ZEUS BABA BİR ÇARE
Zeus baba, koca tanrı !
Nerelerdesin, bağıyoruz, bağırıyoruz bir türlü ulaşamıyoruz sana, nasılsın, halin keyfin iyi mi?
Sana söz, ne yaparsan yap, görmezden geliriz. Susarız, hiç kimseciklere inan vermeyiz sırlarını.
Tanrıların tanrısı, koca Zeus biraz zaman ayır da igilen biz dünyalılarla, hali pür melalimizi gör, göster tanrılığını. Etrafımız kötülerle, kötülüklerle sarıldı, doldu taşıyor.

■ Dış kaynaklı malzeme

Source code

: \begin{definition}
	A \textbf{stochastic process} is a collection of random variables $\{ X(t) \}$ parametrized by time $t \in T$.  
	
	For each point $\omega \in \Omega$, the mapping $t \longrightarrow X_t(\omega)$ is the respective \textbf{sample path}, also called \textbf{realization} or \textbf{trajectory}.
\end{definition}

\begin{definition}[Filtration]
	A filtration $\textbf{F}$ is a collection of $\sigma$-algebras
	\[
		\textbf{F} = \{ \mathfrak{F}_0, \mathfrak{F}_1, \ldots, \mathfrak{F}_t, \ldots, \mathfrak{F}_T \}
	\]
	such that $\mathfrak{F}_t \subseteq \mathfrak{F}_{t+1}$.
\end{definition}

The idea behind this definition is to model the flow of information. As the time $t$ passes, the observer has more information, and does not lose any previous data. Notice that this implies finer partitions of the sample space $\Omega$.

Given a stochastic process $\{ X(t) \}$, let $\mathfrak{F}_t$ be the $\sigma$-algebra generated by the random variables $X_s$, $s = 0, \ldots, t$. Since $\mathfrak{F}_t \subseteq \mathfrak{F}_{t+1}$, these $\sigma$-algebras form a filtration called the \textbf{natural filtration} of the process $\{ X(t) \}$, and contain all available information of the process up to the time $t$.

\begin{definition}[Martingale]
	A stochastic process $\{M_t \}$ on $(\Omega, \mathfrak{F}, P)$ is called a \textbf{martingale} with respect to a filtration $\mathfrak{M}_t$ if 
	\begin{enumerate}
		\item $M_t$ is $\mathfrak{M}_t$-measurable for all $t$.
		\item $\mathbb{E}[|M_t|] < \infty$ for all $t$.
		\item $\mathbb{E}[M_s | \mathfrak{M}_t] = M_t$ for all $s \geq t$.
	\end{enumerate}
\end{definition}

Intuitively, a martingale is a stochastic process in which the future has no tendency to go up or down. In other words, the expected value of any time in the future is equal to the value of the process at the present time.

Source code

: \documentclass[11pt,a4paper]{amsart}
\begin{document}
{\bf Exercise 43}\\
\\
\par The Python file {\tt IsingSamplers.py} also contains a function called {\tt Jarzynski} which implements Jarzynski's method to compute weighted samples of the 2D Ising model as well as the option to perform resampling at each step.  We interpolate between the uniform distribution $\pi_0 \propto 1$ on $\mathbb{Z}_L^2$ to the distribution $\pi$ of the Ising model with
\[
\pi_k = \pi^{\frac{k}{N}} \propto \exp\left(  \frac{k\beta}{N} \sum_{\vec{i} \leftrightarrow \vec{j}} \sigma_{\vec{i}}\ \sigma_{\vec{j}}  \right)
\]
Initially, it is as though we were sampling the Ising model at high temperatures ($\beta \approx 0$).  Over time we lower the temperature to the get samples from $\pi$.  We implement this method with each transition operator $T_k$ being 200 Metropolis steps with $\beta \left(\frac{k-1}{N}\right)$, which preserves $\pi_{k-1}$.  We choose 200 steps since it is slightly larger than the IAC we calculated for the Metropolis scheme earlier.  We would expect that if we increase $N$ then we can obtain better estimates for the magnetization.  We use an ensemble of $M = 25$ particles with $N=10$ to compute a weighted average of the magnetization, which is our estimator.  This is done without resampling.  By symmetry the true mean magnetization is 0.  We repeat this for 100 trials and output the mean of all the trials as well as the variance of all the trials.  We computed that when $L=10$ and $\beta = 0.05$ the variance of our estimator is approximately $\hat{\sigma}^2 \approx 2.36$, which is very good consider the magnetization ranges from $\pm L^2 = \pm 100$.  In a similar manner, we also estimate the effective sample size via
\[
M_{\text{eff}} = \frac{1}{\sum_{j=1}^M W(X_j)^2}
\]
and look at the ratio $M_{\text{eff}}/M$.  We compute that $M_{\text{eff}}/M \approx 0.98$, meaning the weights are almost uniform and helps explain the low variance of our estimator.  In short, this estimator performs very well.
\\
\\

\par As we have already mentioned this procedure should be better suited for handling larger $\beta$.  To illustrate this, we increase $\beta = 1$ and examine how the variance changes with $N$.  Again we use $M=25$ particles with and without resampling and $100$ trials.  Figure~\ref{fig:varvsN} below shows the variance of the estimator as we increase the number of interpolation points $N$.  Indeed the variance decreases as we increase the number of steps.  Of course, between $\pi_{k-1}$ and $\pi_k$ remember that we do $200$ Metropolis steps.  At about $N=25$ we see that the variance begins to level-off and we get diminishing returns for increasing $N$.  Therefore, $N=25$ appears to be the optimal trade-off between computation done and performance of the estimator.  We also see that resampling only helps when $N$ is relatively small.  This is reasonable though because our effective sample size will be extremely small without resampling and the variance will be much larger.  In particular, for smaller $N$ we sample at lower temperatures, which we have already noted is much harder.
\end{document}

Ne halt edeceğimizi şaşırdık.Biz üretiyoruz, biz tüketemiyoruz. Kârcısı, rantcısı, tufeylisi, zorbası, madrabazı çöküyor gırtlağımıza ne var ne yoksa toplayıp gidiyor. İçecek bir tas çorba bulamıyoruz. En kötü şaraba 3 obolos para istiyorlar, bir kupa şaraba hasret kaldık. Bize nefes aldırmıyorlar.
Dionysos dedik, Apollon dedik onlar kendi hallerinde. Biri sabah akşam içiyor, gülüp oynuyor. Apollon da öyle. Bir elinde gıy gıy öbür eli sevdiklerinin belinde. Themis teyzenin umurunda değil, suskun. İkide bir kötülerle birlik olup Ares denen o haydut da durmadan karşımıza çıkıyor. Aphrodit’in yanağının gül rengi soldu.

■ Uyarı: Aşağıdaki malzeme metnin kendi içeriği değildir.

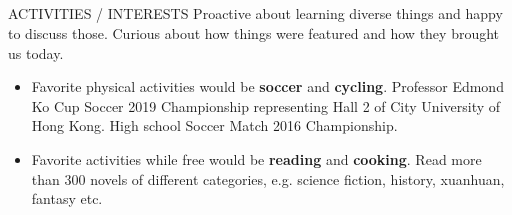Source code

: \documentclass{my_cv}
\begin{document}
\begin{multicols}{2}
\section{\faSoccerBallO}{ACTIVITIES / INTERESTS}
Proactive about learning diverse things and happy to discuss those. Curious about how things were featured and how they brought us today. 
\begin{itemize}[noitemsep]
    \item Favorite physical activities would be \textbf{soccer} and \textbf{cycling}. Professor Edmond Ko Cup Soccer 2019 Championship representing Hall 2 of City University of Hong Kong. High school Soccer Match 2016 Championship.
    \item Favorite activities while free would be \textbf{reading} and \textbf{cooking}. Read more than 300 novels of different categories, e.g. science fiction, history, xuanhuan, fantasy etc.
\end{itemize}
\end{multicols}
\end{document}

Zeus baba bu derdimize bir çare..
Bulmayacaksan, bulamayacaksan söyle bize, başımızın çaresine bakalım. Prometheus’un peşinden gidelim. Ateşi elinden kapıp yakıp yıkalım.

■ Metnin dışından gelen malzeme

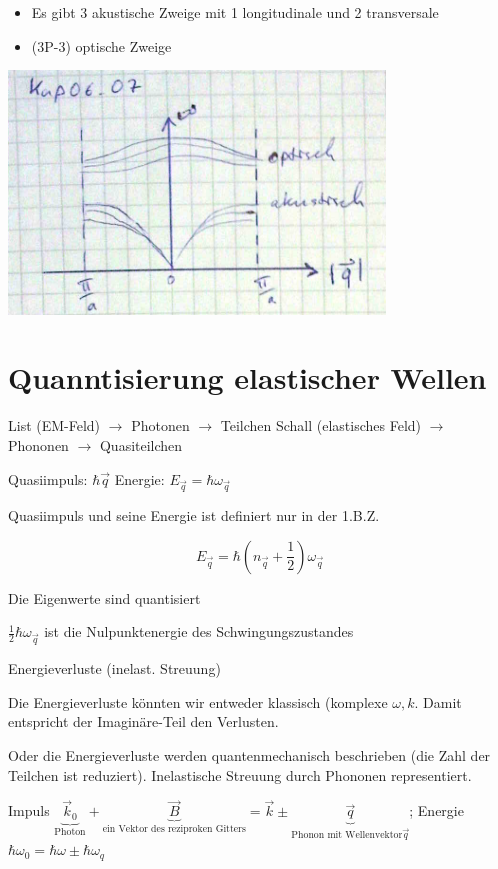 \begin{itemize}
\item Es gibt 3 akustische Zweige mit 1 longitudinale und 2 transversale
\item (3P-3) optische Zweige
\end{itemize}

\includegraphics[width=0.75\textwidth]{kap06_07.png}

\section{Quanntisierung elastischer Wellen}

List (EM-Feld) \(\rightarrow\) Photonen \(\rightarrow\) Teilchen
Schall (elastisches Feld) \(\rightarrow\)  Phononen  \(\rightarrow\) Quasiteilchen

Quasiimpuls: \(\hbar \vec q\)
Energie: \(E_{\vec q}=\hbar \omega_{\vec q}\)

Quasiimpuls und seine Energie ist definiert nur in der 1.B.Z.

\[E_{\vec q}=\hbar(n_{\vec q}+\frac{1}{2})\omega_{\vec q}\]

Die Eigenwerte sind quantisiert

\(\frac{1}{2}\hbar \omega_{\vec q}\) ist die Nulpunktenergie des Schwingungszustandes

Energieverluste (inelast. Streuung)

Die Energieverluste könnten wir entweder klassisch (komplexe \(\omega,k\). Damit entspricht der Imaginäre-Teil den Verlusten. 

Oder die Energieverluste werden quantenmechanisch beschrieben (die Zahl der Teilchen ist reduziert). Inelastische Streuung durch Phononen representiert.

Impuls \(\underbrace{\vec k_0}_{\text{Photon}} + \underbrace{\vec B}_{\text{ein Vektor des reziproken Gitters}} = \vec k \pm \underbrace{\vec q}_{\text{Phonon mit Wellenvektor}\vec q}\); Energie \(\hbar \omega_0=\hbar\omega \pm \hbar \omega_q\) 

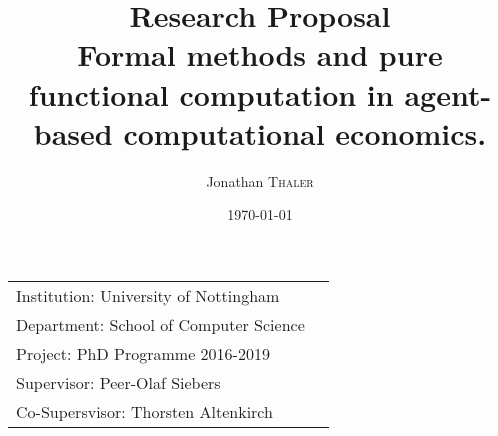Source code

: \documentclass{article}
\title{Research Proposal \\ Formal methods and pure functional computation in agent-based computational economics.} %
\author{Jonathan \textsc{Thaler}} %
\date{\today} %
\begin{document}
\maketitle %

\begin{center}
\begin{tabular}{l r}
Institution: University of Nottingham \\
Department: School of Computer Science \\
Project: PhD Programme 2016-2019 \\
Supervisor: Peer-Olaf Siebers \\
Co-Supersvisor: Thorsten Altenkirch 
\end{tabular}
\end{center}

\end{document}
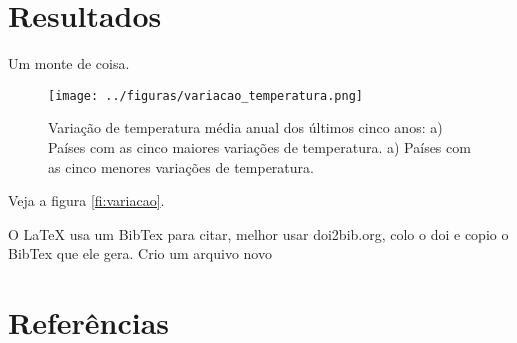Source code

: \documentclass{article}
\begin{document}
\section{Resultados}

Um monte de coisa.

\begin{figure}[tb!] 
	\centering
	\texttt{[image: ../figuras/variacao\_temperatura.png]}
	\caption{
	Variação de temperatura média anual dos últimos cinco anos:
	a) Países com as cinco maiores variações de temperatura.
	a) Países com as cinco menores variações de temperatura.
	}
	\label{fig:variacao}
\end{figure}

Veja a figura \ref{fi:variacao}.


O LaTeX usa um BibTex para citar, melhor usar doi2bib.org, colo o doi e copio o 
BibTex que ele gera.
Crio um arquivo novo
\section{Referências}




\end{document}
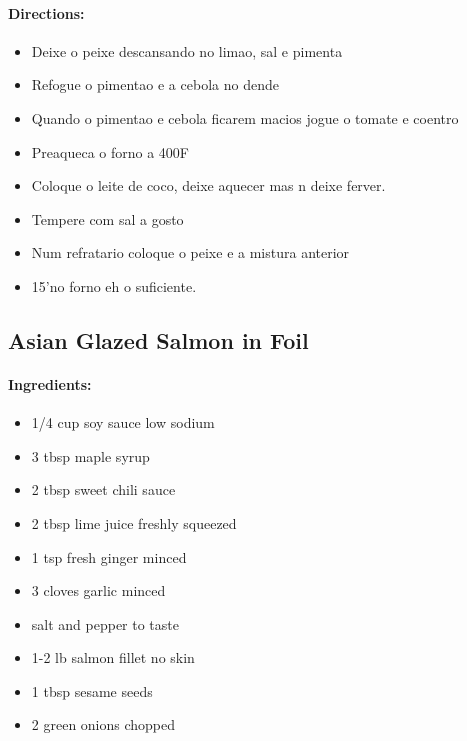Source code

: \documentclass{article}
\begin{document}
\paragraph{Directions:}
\begin{itemize}
    \item Deixe o peixe descansando no limao, sal e pimenta
    \item Refogue o pimentao e a cebola no dende
    \item Quando o pimentao e cebola ficarem macios jogue o tomate e coentro
    \item Preaqueca o forno a 400F
    \item Coloque o leite de coco, deixe aquecer mas n deixe ferver.
    \item Tempere com sal a gosto
    \item Num refratario coloque o peixe e a mistura anterior
    \item 15'no forno eh o suficiente.
\end{itemize}

\subsection{Asian Glazed Salmon in Foil}

\paragraph{Ingredients:}
\begin{itemize}
    \item 1/4 cup soy sauce low sodium
    \item 3 tbsp maple syrup
    \item 2 tbsp sweet chili sauce
    \item 2 tbsp lime juice freshly squeezed
    \item 1 tsp fresh ginger minced
    \item 3 cloves garlic minced
    \item salt and pepper to taste
    \item 1-2 lb salmon fillet no skin
    \item 1 tbsp sesame seeds
    \item 2 green onions chopped
\end{itemize}
\end{document}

Ege kıyılarında Thales diye biri çıkmış, konuşuyor. Aydan, güneşten söz ediyor. Kafamız karışıyor.
Zeus baba bu duruma el koy, bizi darda bırakma. Tanrı isen tanrılığını bil. Yok eğer olmayacaksan söyle başımızın çaresine biz kendimiz bakalım.
Aklımızı başımıza alırız. Kendi göbeğini biz kendimiz keseriz.
Zeus baba bu son seslenişimizdir sana.
Üç vakte kadar haber bekliyoruz senden.
Geldin geldin, gelmedin sen bilirsin?